Maritsa berlari ke kamar. Dia sudah mandi saat subuh, jadi dia hanya mengganti pakaian dan hijabnya.
*Tin Tin ...
Pak Barri datang seperti biasa. Dia turun dari mobil untuk menyapa Hawa dan Zyan yang sedang di jemur.
Maritsa yang mendengar klakson mobil Barri, segera keluar dengan menenteng beberapa kotak makanan.
"Pagi Pak, Oh ya ini bekal untuk Pak Rendra, dan ini puding untuk pak barri, dan satu lagi saya nitip buat Pak Rayyan."
"Loh saya juga dapat jatah Bu?" Tanya barri tidak percaya.
"Iya, itu bonus buat bapak." Maritsa tersenyum tipis meskipun wajahnya terlihat sembab akibat menangis.
"Terimakasih Bu Maritsa, Bu Hawa. saya pamit dulu, assalamaualaikum."
"Waalaikum salam, hati hati di jalan." jawab mereka serentak.
***
Di mobil..
"Bu maritsa kenapa terlihat seperti habis menangis? Apa ada sesuatu yang terjadi? Saya harus lapor sama Pak Rendra."
Di sepanjang perjalanan Barri tersenyum, dia seneng sekali mendapat jatah bekal meskipun hanya sekotak puding.
Setelah sampai di kantor, Dia langsung menemui Bosnya dan memberikan bekal seperti biasa.
"Ini Bekal pak Rendra, Oh ya pak, saya tadi....."
Belum sempat memberikan laporan keaadan Maritsa, Rendra langsung memotong omonganya. Rendra yang merasa aneh kenapa Barri masih membawa 2 kotak bekal lagi.
"Pak Barri tunggu, kotak bekal siapa yang anda bawa?"
"Oh ini, ini puding dari Bu Maritsa untuk saya dan Pak Rayyan." Jawab Barri sambil menundukkan kepala.
"Apa? Kalian dapat jatah? Kenapa Maritsa repot repot memberi kalian bekal?"
"Saya juga tidak tau pak, namanya rejeki ya saya tidak menolaknya. Kalau begitu saya permisi pak."
"Pak Barri tunggu sebentar. Kenapa Rayyan juga dapat jatah?"
"Maaf Pak Rendra, untuk masalah itu, bapak bisa menanyakan langsung ke Bu Martisa."
"Ehm, Ok, anda bisa keluar sekarang." Ucap Rendra yang sebetulnya belum ikhlas karena masih belum mendapat jawaban dari pertanyaannya.
Barry pun jadi lupa untuk menjelaskan keeadaan Maritsa ke Bosnya. Setelah Barri keluar dari ruangan, Rendra mulai berfikir.

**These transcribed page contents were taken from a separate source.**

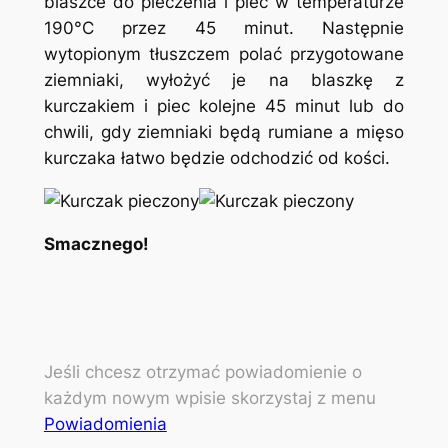
blaszce do pieczenia i piec w temperaturze
190°C przez 45 minut. Następnie
wytopionym tłuszczem polać przygotowane
ziemniaki, wyłożyć je na blaszkę z
kurczakiem i piec kolejne 45 minut lub do
chwili, gdy ziemniaki będą rumiane a mięso
kurczaka łatwo będzie odchodzić od kości.
Smacznego!
Jeśli chcesz otrzymać powiadomienie o
każdym nowym wpisie skorzystaj z menu
Powiadomienia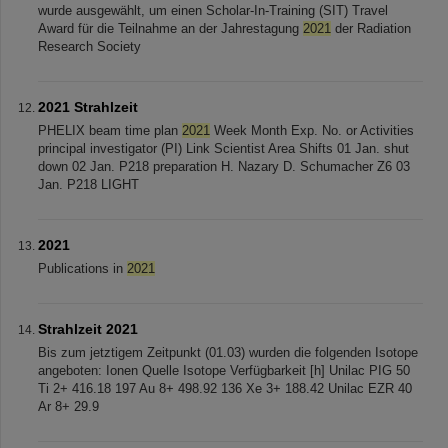
wurde ausgewählt, um einen Scholar-In-Training (SIT) Travel
Award für die Teilnahme an der Jahrestagung
2021
der Radiation
Research Society
2021 Strahlzeit
PHELIX beam time plan
2021
Week Month Exp. No. or Activities
principal investigator (PI) Link Scientist Area Shifts 01 Jan. shut
down 02 Jan. P218 preparation H. Nazary D. Schumacher Z6 03
Jan. P218 LIGHT
2021
Publications in
2021
Strahlzeit 2021
Bis zum jetztigem Zeitpunkt (01.03) wurden die folgenden Isotope
angeboten: Ionen Quelle Isotope Verfügbarkeit [h] Unilac PIG 50
Ti 2+ 416.18 197 Au 8+ 498.92 136 Xe 3+ 188.42 Unilac EZR 40
Ar 8+ 29.9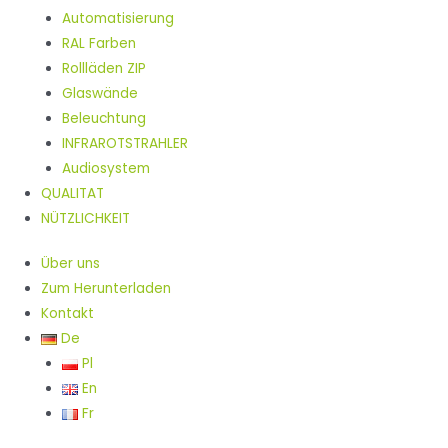
Automatisierung
RAL Farben
Rollläden ZIP
Glaswände
Beleuchtung
INFRAROTSTRAHLER
Audiosystem
QUALITAT
NÜTZLICHKEIT
Über uns
Zum Herunterladen
Kontakt
De
Pl
En
Fr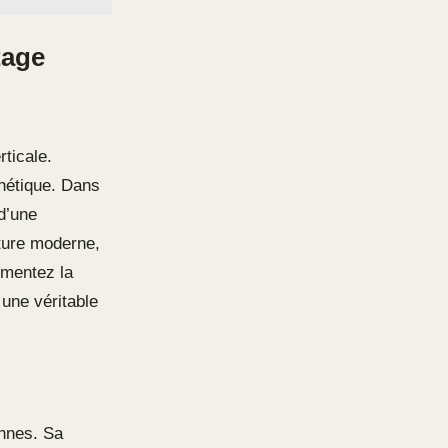
tage
rticale.
sthétique. Dans
d’une
cture moderne,
gmentez la
 une véritable
ennes. Sa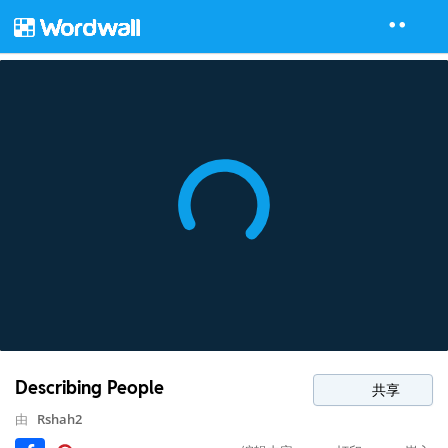
Describing People
共享
由
Rshah2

"Ada hubungan apa sebenarnya Maritsa dengan Rayyan. Apa mereka sudah jadian? Kenapa Maritsa perhatian sama Rayyan? Aku harus cari tau."
Dia meraih benda pipih di atas meja kerja nya dan mulai menekan tombol. Lama panggilan itu tak diangkat. Sampai 4 kali panggilannya diabaikan oleh Maritsa.
"Apa Maritsa memang sengaja gak angkat telpon? Atau memang dia sengaja menghindariku? Apa dia membatasi komunikasi denganku hanya karena menjaga perasaan Rayyan? Ahh.. sh*t ! Lama-lama aku bisa gila."
Entahlah, biasanya dia semangat membuka bekal makan siang yang disiapkan Maritsa, tapi kali ini mood nya mendadak hilang.
Apakah dia cemburu? Dia pun sendiri tak tau.